Yaşam kavgası bütün dehşetiyle devam etmektedir. Düzenli bir işte çalışması nerede ise hiç mümkün olmamıştır. Örneğin Yaşar Kemal aracılığı ile iş bulduğu Meydan Laros’tan “sakıncalı” olduğu için çıkartılır.
Artık kış aylarını memleketinde yazarları ise İstanbul, Ankara, İzmir’de geçirmektedir. Ve giderek sağlığı bozulmaktadır. Romatizma hastalığı ona uzun tutukluluk günlerinin armağanıdır.
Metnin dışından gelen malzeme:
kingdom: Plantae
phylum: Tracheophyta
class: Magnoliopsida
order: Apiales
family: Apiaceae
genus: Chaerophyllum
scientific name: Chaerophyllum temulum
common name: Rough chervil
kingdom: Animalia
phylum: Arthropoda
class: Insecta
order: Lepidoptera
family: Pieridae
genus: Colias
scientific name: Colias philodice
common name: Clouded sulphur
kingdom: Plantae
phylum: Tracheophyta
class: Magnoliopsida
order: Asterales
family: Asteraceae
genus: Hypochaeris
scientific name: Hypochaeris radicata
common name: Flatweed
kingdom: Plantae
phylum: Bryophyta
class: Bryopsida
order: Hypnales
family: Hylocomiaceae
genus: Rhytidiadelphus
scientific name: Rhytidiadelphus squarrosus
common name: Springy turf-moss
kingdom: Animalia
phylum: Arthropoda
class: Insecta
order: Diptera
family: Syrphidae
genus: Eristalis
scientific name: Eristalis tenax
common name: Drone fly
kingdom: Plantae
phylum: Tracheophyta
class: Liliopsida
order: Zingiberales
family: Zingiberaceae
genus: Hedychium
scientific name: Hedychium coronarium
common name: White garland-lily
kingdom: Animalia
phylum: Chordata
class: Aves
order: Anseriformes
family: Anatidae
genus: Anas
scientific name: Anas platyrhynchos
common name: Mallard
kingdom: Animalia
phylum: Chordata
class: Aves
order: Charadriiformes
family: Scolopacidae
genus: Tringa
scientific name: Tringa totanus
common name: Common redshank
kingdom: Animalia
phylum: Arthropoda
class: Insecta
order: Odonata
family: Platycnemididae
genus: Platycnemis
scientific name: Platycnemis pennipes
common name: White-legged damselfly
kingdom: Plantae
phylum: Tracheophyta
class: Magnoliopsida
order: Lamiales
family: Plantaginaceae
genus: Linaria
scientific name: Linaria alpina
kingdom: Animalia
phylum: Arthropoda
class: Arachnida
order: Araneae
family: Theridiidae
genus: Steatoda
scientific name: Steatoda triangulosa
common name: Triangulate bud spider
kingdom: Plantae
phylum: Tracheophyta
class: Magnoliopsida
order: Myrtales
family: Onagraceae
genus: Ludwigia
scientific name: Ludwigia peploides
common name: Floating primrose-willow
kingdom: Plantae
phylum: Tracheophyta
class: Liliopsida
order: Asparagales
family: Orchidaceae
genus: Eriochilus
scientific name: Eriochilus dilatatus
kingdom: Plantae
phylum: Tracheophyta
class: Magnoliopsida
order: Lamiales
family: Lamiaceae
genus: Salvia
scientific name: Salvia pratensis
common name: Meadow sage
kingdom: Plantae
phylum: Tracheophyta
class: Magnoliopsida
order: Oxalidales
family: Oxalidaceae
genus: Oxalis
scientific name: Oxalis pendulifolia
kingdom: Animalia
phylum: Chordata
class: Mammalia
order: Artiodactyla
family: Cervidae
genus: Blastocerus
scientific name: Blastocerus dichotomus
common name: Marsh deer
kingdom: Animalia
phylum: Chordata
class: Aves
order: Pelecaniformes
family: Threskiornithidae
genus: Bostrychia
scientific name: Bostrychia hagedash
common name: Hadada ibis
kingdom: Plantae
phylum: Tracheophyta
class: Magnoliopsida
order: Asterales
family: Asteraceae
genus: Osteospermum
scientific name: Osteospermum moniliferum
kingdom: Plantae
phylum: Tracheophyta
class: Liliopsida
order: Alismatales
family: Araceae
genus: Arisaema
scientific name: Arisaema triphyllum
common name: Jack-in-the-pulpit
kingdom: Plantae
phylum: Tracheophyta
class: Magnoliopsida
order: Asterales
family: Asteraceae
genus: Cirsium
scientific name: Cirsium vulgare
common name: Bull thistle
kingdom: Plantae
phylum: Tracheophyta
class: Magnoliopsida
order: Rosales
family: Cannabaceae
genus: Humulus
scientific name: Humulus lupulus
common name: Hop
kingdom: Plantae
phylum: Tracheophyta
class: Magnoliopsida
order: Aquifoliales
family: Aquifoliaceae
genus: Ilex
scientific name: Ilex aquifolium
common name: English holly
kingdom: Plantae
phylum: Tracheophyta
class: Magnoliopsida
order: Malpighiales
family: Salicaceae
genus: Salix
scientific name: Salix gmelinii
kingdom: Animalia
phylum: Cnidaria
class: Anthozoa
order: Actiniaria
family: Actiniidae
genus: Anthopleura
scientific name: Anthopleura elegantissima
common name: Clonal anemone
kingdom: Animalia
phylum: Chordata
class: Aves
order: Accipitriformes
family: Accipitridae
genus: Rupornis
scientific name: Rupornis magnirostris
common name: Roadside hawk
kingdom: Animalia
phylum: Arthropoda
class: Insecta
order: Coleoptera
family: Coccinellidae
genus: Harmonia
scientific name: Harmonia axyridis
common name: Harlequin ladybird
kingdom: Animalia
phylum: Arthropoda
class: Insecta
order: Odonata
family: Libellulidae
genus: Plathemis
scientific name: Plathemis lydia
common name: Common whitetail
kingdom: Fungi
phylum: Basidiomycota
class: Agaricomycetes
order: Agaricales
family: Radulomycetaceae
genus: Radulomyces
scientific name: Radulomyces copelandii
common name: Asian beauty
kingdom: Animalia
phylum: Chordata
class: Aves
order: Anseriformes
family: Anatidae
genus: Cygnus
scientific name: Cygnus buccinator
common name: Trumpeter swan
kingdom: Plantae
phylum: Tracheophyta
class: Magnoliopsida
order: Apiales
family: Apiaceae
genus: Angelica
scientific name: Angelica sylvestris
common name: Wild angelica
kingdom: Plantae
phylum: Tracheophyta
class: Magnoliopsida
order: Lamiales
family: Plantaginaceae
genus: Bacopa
1977’de kaleme aldığı yaşam öyküsünde şunları söyler.
“Şimdi benim yapmak istediğim bir iş var. 1951 Tevkifâtını yazmak. Eğer sağlığım el verirse, ömrüm vefa ederse, “1951 Tevkifatının destanını yazacağım. Bunun için kafamda bazı tasarılarım vardır. Eğer bu işi başarabilirsem çok mutlu olurum.”
Ama ömrü yetmeyecektir. 19 Kasım 1981’de Ankara’da sonsuzluğa göçer.